Prompt:
Output the entries verbatim, including every line.

(Dataset entries)
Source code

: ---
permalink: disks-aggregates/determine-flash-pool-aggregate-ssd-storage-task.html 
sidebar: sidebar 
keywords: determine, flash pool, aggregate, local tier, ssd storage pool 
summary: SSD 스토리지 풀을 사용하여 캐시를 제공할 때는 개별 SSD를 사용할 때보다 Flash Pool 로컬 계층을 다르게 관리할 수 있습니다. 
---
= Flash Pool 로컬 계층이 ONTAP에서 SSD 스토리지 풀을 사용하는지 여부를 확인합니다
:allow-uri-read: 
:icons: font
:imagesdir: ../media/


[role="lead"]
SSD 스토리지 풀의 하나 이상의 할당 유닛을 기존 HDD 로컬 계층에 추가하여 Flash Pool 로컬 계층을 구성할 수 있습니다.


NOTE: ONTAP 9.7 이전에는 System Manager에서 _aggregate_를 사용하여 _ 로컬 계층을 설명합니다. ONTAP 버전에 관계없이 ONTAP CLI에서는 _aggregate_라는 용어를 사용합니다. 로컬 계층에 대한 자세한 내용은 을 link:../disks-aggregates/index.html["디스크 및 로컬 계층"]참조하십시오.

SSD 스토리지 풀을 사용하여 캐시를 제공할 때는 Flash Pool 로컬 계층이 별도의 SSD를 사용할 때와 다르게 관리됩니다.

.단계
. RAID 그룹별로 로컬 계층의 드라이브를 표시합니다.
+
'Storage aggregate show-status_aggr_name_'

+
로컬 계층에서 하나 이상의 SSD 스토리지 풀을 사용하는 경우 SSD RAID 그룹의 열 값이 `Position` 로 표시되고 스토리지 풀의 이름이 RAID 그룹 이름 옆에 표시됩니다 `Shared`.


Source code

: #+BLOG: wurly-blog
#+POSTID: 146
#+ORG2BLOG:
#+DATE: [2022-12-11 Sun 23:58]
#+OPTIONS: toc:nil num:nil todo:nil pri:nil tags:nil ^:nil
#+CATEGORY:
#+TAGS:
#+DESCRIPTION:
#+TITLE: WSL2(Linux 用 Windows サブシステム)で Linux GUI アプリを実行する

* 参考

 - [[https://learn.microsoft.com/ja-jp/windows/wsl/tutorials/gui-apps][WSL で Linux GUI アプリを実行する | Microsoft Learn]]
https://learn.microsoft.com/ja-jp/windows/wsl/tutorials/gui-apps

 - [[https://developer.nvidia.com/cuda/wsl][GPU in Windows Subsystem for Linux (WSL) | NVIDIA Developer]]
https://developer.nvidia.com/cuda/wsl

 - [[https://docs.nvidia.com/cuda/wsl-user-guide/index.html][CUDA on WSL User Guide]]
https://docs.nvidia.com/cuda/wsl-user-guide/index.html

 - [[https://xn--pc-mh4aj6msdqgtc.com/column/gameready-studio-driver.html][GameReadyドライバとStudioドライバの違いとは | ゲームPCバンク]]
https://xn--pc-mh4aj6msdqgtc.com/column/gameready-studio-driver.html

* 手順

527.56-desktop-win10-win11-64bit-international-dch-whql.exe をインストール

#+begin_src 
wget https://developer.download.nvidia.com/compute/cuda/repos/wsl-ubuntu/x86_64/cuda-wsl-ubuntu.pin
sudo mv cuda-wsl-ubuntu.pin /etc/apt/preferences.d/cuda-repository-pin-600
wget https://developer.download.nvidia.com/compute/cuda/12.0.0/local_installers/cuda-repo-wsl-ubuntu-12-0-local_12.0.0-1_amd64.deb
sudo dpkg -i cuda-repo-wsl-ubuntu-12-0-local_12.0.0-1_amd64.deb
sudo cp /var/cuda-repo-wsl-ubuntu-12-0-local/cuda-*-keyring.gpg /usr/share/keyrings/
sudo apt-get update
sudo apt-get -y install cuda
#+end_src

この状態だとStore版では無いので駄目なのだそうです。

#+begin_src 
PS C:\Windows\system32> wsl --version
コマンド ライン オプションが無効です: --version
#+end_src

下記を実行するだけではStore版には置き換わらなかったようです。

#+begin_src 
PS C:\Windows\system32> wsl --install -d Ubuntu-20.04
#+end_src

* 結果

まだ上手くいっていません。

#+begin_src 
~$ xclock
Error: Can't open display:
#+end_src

Output of the exercise:
Source code

: ---
permalink: disks-aggregates/determine-flash-pool-aggregate-ssd-storage-task.html 
sidebar: sidebar 
keywords: determine, flash pool, aggregate, local tier, ssd storage pool 
summary: SSD 스토리지 풀을 사용하여 캐시를 제공할 때는 개별 SSD를 사용할 때보다 Flash Pool 로컬 계층을 다르게 관리할 수 있습니다. 
---
= Flash Pool 로컬 계층이 ONTAP에서 SSD 스토리지 풀을 사용하는지 여부를 확인합니다
:allow-uri-read: 
:icons: font
:imagesdir: ../media/


[role="lead"]
SSD 스토리지 풀의 하나 이상의 할당 유닛을 기존 HDD 로컬 계층에 추가하여 Flash Pool 로컬 계층을 구성할 수 있습니다.


NOTE: ONTAP 9.7 이전에는 System Manager에서 _aggregate_를 사용하여 _ 로컬 계층을 설명합니다. ONTAP 버전에 관계없이 ONTAP CLI에서는 _aggregate_라는 용어를 사용합니다. 로컬 계층에 대한 자세한 내용은 을 link:../disks-aggregates/index.html["디스크 및 로컬 계층"]참조하십시오.

SSD 스토리지 풀을 사용하여 캐시를 제공할 때는 Flash Pool 로컬 계층이 별도의 SSD를 사용할 때와 다르게 관리됩니다.

.단계
. RAID 그룹별로 로컬 계층의 드라이브를 표시합니다.
+
'Storage aggregate show-status_aggr_name_'

+
로컬 계층에서 하나 이상의 SSD 스토리지 풀을 사용하는 경우 SSD RAID 그룹의 열 값이 `Position` 로 표시되고 스토리지 풀의 이름이 RAID 그룹 이름 옆에 표시됩니다 `Shared`.


Source code

: #+BLOG: wurly-blog
#+POSTID: 146
#+ORG2BLOG:
#+DATE: [2022-12-11 Sun 23:58]
#+OPTIONS: toc:nil num:nil todo:nil pri:nil tags:nil ^:nil
#+CATEGORY:
#+TAGS:
#+DESCRIPTION:
#+TITLE: WSL2(Linux 用 Windows サブシステム)で Linux GUI アプリを実行する

* 参考

 - [[https://learn.microsoft.com/ja-jp/windows/wsl/tutorials/gui-apps][WSL で Linux GUI アプリを実行する | Microsoft Learn]]
https://learn.microsoft.com/ja-jp/windows/wsl/tutorials/gui-apps

 - [[https://developer.nvidia.com/cuda/wsl][GPU in Windows Subsystem for Linux (WSL) | NVIDIA Developer]]
https://developer.nvidia.com/cuda/wsl

 - [[https://docs.nvidia.com/cuda/wsl-user-guide/index.html][CUDA on WSL User Guide]]
https://docs.nvidia.com/cuda/wsl-user-guide/index.html

 - [[https://xn--pc-mh4aj6msdqgtc.com/column/gameready-studio-driver.html][GameReadyドライバとStudioドライバの違いとは | ゲームPCバンク]]
https://xn--pc-mh4aj6msdqgtc.com/column/gameready-studio-driver.html

* 手順

527.56-desktop-win10-win11-64bit-international-dch-whql.exe をインストール

#+begin_src 
wget https://developer.download.nvidia.com/compute/cuda/repos/wsl-ubuntu/x86_64/cuda-wsl-ubuntu.pin
sudo mv cuda-wsl-ubuntu.pin /etc/apt/preferences.d/cuda-repository-pin-600
wget https://developer.download.nvidia.com/compute/cuda/12.0.0/local_installers/cuda-repo-wsl-ubuntu-12-0-local_12.0.0-1_amd64.deb
sudo dpkg -i cuda-repo-wsl-ubuntu-12-0-local_12.0.0-1_amd64.deb
sudo cp /var/cuda-repo-wsl-ubuntu-12-0-local/cuda-*-keyring.gpg /usr/share/keyrings/
sudo apt-get update
sudo apt-get -y install cuda
#+end_src

この状態だとStore版では無いので駄目なのだそうです。

#+begin_src 
PS C:\Windows\system32> wsl --version
コマンド ライン オプションが無効です: --version
#+end_src

下記を実行するだけではStore版には置き換わらなかったようです。

#+begin_src 
PS C:\Windows\system32> wsl --install -d Ubuntu-20.04
#+end_src

* 結果

まだ上手くいっていません。

#+begin_src 
~$ xclock
Error: Can't open display:
#+end_src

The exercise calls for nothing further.